Reproduce the records below exactly, but only between the lines holding "right knee: (1187, 758)" and "left back paw: (1276, 894)", inclusive.

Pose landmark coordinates
**********

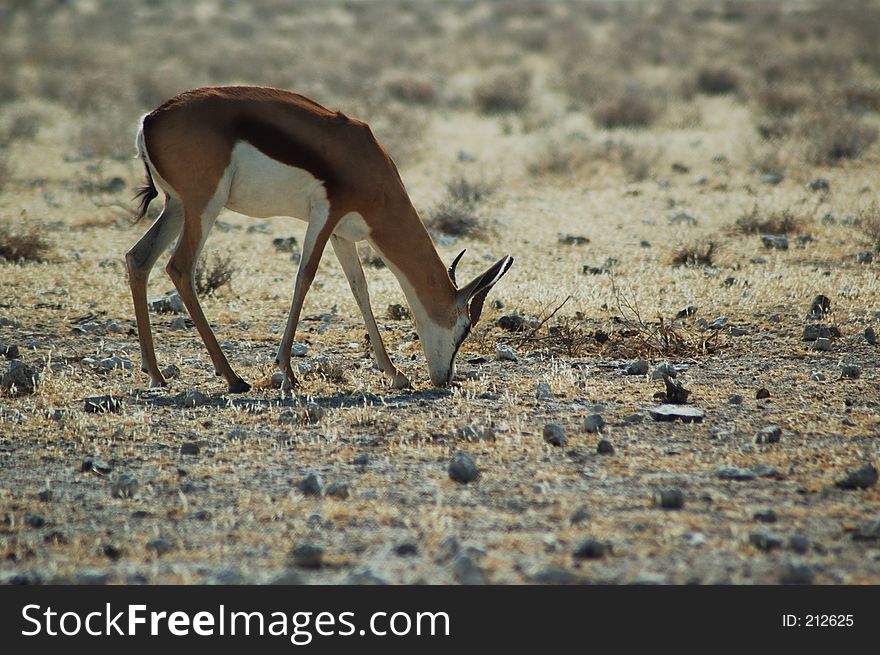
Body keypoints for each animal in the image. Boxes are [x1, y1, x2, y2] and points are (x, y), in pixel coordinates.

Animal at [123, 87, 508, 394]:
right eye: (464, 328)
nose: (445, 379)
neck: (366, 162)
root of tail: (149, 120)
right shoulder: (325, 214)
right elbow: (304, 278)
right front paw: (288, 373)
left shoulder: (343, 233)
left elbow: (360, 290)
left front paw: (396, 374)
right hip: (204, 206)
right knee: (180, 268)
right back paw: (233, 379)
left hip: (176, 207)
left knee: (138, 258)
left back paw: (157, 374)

**********

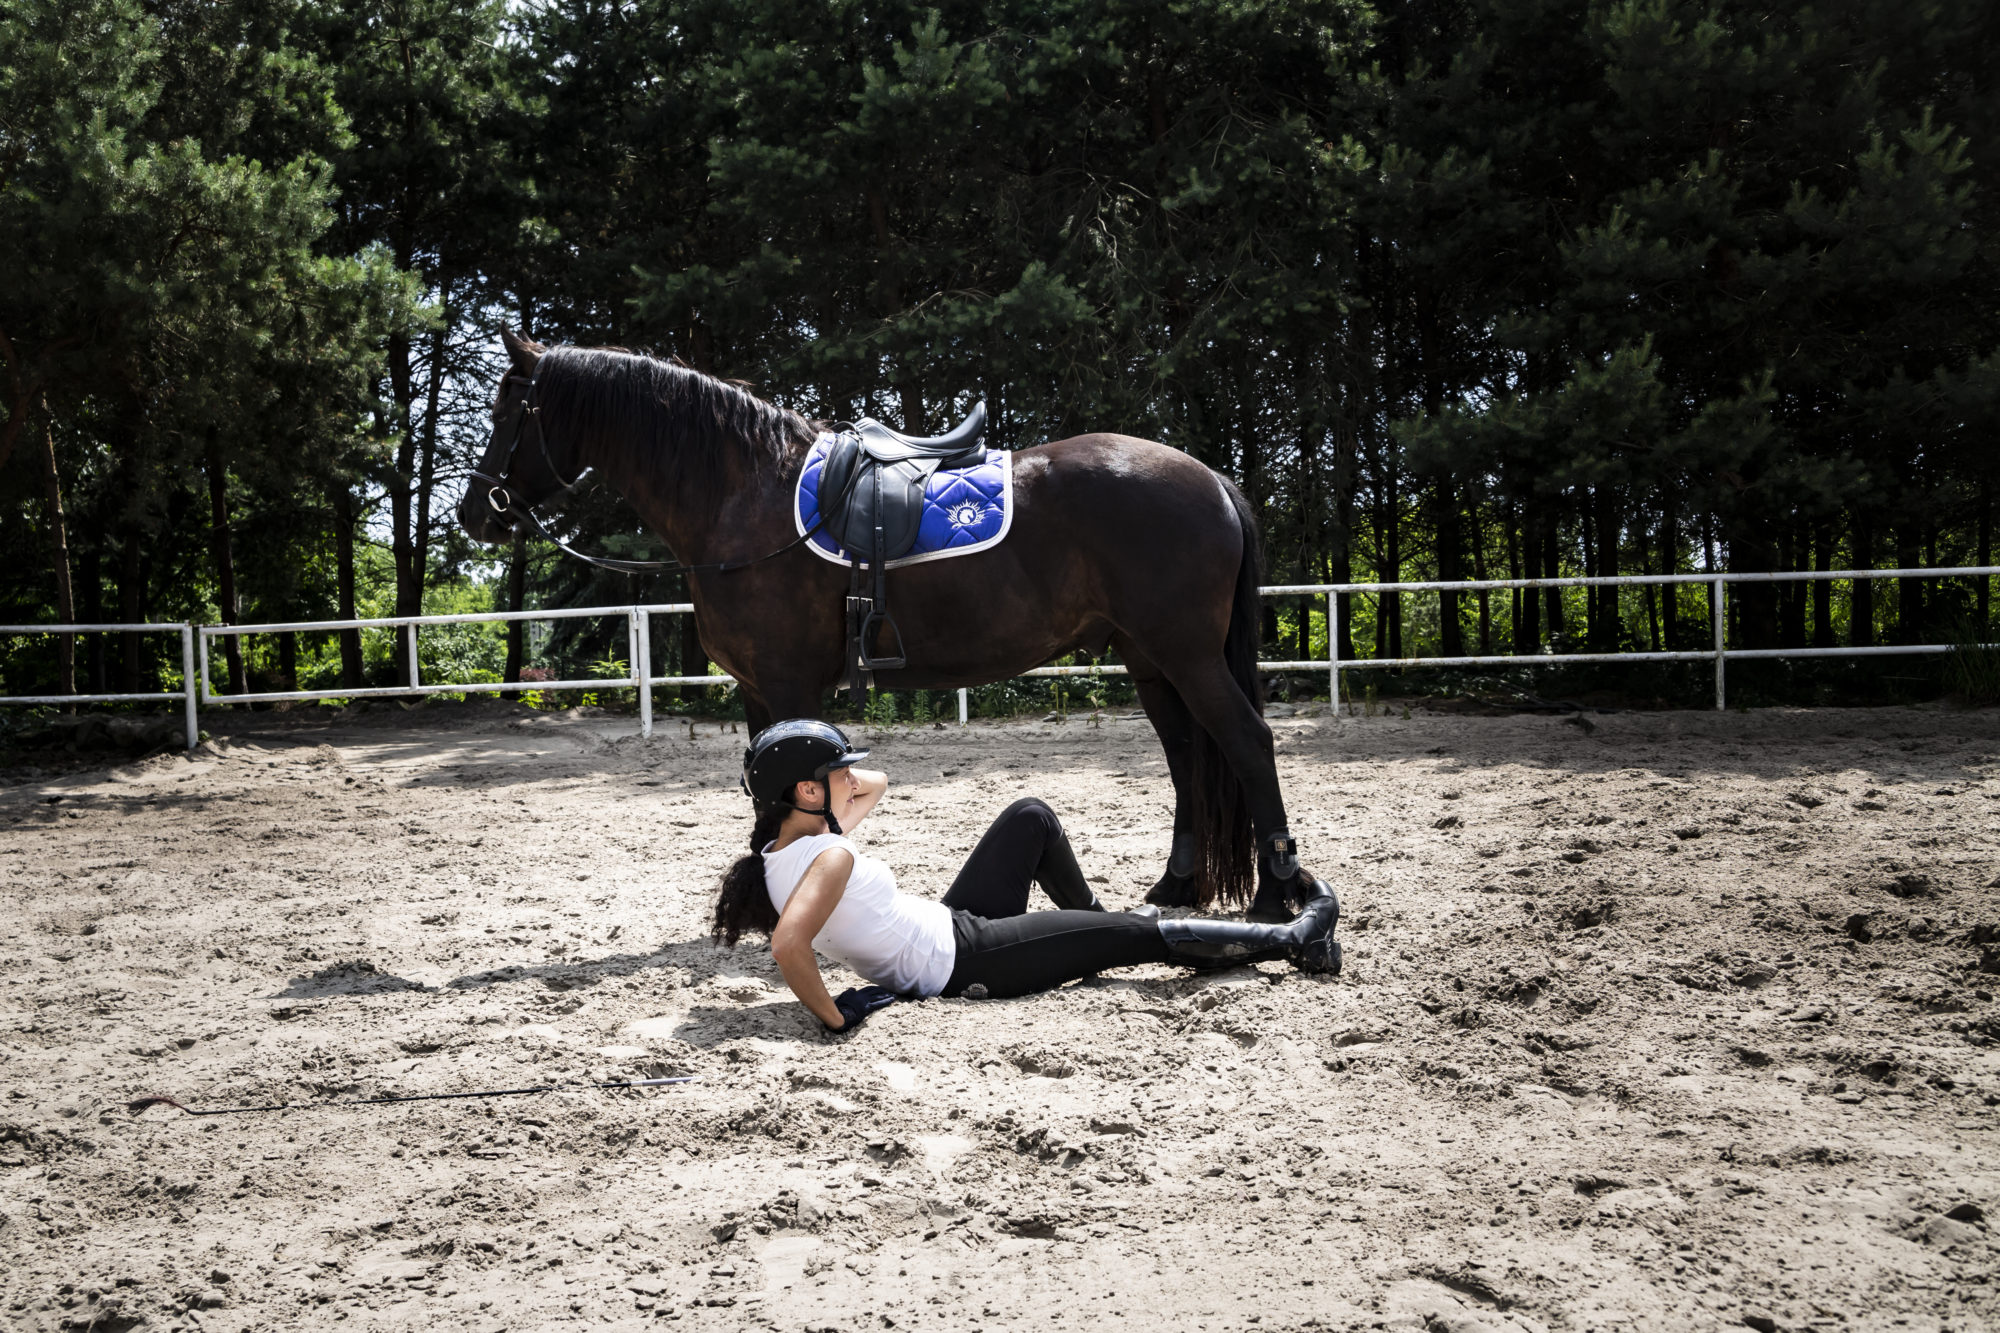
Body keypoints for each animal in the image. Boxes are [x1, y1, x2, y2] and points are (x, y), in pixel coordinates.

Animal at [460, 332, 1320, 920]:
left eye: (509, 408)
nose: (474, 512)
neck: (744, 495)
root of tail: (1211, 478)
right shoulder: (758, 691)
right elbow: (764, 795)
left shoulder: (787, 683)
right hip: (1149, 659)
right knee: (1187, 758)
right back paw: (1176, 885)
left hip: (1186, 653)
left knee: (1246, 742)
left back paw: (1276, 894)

**********

(ANSWER TO THE EXERCISE):
right knee: (1187, 758)
right back paw: (1176, 885)
left hip: (1186, 653)
left knee: (1246, 742)
left back paw: (1276, 894)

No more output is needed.